Niels Arestrup interprète ici Claude Maupas, librement inspiré de l’ancien directeur du cabinet du ministre des Affaires étrangères, Pierre Vimont. Or, la manière de s’exprimer du diplomate est très différente de celle l’acteur. Bertrand Tavernier a donc demandé à Antonin Baudry d’imiter le personnage devant le comédien : "Niels m’a foudroyé d’un regard dur, très noir, effrayé à l’idée de devoir jouer avec cette voix et ce phrasé. Moi, je ne savais plus où me mettre mais je continuais bêtement mon imitation, en ayant l’impression que j’allais me faire stranguler d’une seconde à l’autre !"
Le personnage d’Alexandre Taillard de Worms, incarné par Thierry Lhermitte, s’inspire bien évidemment de Dominique de Villepin. Le défi pour le comédien était de ne pas tomber dans la caricature, comme le précise le metteur en scène : "Dès les premières lectures, il m’a proposé une idée originale, qui lui permettait de s’approprier le personnage : doubler chaque propos par un geste extravagant, censé l’illustrer. (…) C’est d’autant plus jubilatoire que, ces dernières années, Thierry a tenu beaucoup de rôles sérieux, au cinéma comme au théâtre.
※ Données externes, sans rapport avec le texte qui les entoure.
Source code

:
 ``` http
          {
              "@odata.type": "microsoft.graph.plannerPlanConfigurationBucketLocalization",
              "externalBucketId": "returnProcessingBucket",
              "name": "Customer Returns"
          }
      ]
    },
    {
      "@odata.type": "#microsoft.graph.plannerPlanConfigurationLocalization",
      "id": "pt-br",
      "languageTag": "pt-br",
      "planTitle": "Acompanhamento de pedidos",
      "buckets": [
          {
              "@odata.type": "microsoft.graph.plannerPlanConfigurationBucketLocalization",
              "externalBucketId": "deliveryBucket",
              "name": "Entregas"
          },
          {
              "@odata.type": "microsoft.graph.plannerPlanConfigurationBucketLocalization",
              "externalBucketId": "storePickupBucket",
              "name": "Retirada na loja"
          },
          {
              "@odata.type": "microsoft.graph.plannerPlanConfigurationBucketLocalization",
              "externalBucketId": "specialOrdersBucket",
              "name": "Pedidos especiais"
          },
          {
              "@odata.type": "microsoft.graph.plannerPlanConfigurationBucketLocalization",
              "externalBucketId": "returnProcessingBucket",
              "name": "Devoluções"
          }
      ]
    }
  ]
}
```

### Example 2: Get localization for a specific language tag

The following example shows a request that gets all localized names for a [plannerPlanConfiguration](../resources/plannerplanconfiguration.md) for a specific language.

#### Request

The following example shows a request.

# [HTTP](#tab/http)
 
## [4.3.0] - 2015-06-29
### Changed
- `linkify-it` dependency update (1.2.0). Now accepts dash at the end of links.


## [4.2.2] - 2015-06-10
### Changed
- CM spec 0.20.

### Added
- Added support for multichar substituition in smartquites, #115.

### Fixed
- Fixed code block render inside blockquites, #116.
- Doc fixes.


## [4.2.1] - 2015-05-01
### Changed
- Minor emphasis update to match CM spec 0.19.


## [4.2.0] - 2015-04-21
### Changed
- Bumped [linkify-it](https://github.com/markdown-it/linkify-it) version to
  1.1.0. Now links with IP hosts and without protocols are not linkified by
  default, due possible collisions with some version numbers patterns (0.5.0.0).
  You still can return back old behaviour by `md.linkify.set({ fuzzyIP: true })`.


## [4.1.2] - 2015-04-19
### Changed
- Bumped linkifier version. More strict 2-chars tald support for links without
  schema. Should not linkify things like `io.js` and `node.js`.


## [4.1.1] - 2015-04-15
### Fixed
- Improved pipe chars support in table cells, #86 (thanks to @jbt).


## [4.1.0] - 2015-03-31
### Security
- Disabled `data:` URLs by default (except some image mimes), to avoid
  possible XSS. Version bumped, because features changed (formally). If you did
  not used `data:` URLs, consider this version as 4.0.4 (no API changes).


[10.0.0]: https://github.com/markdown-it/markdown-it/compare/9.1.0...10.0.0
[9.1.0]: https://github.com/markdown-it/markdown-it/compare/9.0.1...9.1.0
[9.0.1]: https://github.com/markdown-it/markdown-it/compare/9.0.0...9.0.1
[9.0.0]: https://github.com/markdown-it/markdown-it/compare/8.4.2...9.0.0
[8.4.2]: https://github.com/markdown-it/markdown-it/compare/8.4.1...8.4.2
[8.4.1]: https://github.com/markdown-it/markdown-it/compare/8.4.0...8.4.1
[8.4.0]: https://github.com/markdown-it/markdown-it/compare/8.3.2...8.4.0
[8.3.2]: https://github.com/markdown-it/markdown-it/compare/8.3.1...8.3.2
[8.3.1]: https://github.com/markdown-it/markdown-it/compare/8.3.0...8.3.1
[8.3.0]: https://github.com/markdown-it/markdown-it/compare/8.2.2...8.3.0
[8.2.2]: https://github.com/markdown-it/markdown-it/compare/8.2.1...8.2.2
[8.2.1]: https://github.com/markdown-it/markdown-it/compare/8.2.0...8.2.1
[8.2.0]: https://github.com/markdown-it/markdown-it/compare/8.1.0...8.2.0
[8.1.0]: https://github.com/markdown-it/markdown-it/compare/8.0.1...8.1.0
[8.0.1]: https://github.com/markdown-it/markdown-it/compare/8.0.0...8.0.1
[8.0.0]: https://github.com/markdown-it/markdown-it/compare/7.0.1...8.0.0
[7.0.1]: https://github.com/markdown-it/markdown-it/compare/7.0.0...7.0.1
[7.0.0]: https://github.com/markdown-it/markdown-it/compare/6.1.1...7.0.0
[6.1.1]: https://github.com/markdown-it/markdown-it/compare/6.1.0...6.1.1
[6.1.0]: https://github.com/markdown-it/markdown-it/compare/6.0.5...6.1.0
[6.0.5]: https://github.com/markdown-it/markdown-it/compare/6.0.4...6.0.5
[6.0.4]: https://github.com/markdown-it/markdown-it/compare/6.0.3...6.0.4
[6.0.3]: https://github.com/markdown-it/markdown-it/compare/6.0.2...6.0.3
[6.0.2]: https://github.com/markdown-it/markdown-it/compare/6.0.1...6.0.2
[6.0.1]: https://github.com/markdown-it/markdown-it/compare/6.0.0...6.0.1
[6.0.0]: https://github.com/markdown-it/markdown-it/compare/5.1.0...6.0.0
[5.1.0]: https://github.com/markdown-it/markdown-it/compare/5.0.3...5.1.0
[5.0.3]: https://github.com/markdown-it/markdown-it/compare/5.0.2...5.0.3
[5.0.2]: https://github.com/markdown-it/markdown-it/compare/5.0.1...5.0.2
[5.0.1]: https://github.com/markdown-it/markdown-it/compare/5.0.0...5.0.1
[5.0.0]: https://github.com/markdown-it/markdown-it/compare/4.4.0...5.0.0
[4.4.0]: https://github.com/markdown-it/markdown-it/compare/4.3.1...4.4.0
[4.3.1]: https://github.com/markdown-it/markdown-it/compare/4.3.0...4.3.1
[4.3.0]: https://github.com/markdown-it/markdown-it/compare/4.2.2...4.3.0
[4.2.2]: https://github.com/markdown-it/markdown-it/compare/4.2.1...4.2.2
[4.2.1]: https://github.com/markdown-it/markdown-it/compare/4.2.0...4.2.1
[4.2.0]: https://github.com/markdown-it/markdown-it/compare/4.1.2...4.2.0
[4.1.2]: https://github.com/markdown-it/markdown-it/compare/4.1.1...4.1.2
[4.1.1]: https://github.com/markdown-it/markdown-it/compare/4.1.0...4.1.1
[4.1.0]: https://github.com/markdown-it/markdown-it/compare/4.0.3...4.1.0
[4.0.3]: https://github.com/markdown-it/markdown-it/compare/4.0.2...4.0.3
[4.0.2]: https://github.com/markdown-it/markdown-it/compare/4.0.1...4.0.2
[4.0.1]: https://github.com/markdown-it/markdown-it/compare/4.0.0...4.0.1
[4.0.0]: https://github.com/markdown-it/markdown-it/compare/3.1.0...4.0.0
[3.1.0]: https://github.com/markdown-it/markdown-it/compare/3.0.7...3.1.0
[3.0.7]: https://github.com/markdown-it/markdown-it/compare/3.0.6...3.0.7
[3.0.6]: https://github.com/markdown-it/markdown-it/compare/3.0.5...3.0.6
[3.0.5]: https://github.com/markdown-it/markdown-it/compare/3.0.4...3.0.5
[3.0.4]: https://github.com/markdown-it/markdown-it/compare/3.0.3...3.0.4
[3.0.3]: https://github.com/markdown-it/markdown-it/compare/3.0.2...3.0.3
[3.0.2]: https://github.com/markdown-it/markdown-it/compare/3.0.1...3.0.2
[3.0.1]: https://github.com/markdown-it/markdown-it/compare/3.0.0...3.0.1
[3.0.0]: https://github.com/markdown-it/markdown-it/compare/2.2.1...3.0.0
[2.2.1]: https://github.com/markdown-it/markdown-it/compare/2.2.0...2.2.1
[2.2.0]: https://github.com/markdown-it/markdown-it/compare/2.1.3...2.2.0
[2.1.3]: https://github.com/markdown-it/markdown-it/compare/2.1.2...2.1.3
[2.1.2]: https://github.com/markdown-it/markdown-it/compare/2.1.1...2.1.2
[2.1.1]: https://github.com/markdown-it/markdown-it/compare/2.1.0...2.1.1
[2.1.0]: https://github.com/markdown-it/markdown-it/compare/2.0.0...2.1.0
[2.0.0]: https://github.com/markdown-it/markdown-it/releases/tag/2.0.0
Là, j’avais l’impression de réactiver le Lhermitte délirant des années Splendid, la maturité en plus."
Durant son expérience au ministère des Affaires étrangères, Antonin Baudry fut relogé au bureau de la secrétaire de Pierre Vimont (Claude Maupas) et était souvent bousculé par des visiteurs. On retrouve cette scène dans le film Quai d'Orsay, mais cette fois, Baudry incarne un de ces passants pénibles : "Sur le moment, je me suis demandé : 'Qu’es-tu en train de faire ? Tu malmènes un mec qui est toi il y a dix ans !'"
Une des premières expériences de Bertrand Tavernier dans le cinéma remonte à Léon Morin, prêtre en 1961 : "J’ai été marqué à vie par mon assistanat chez Melville, par le climat de dureté, de terreur, d’humiliation qu’il imposait au plateau… J’avais vingt ans et je me suis dit : 'Si un jour je deviens metteur en scène, il faudra que je crée une autre idée du travail en commun'". Ainsi, le réalisateur met un point d’honneur à ce que règne une bonne ambiance sur son plateau : "Quand Bertrand tourne, il déconne tout le temps, il fait des blagues, il chante…", confie Christophe Blain.
Dans "Quai d'Orsay", on aperçoit le portrait du Président de la République dans le bureau du directeur de cabinet incarné par Niels Arestrup. Malicieux, Tavernier lui a donné les traits du réalisateur Jean-Paul Rappeneau.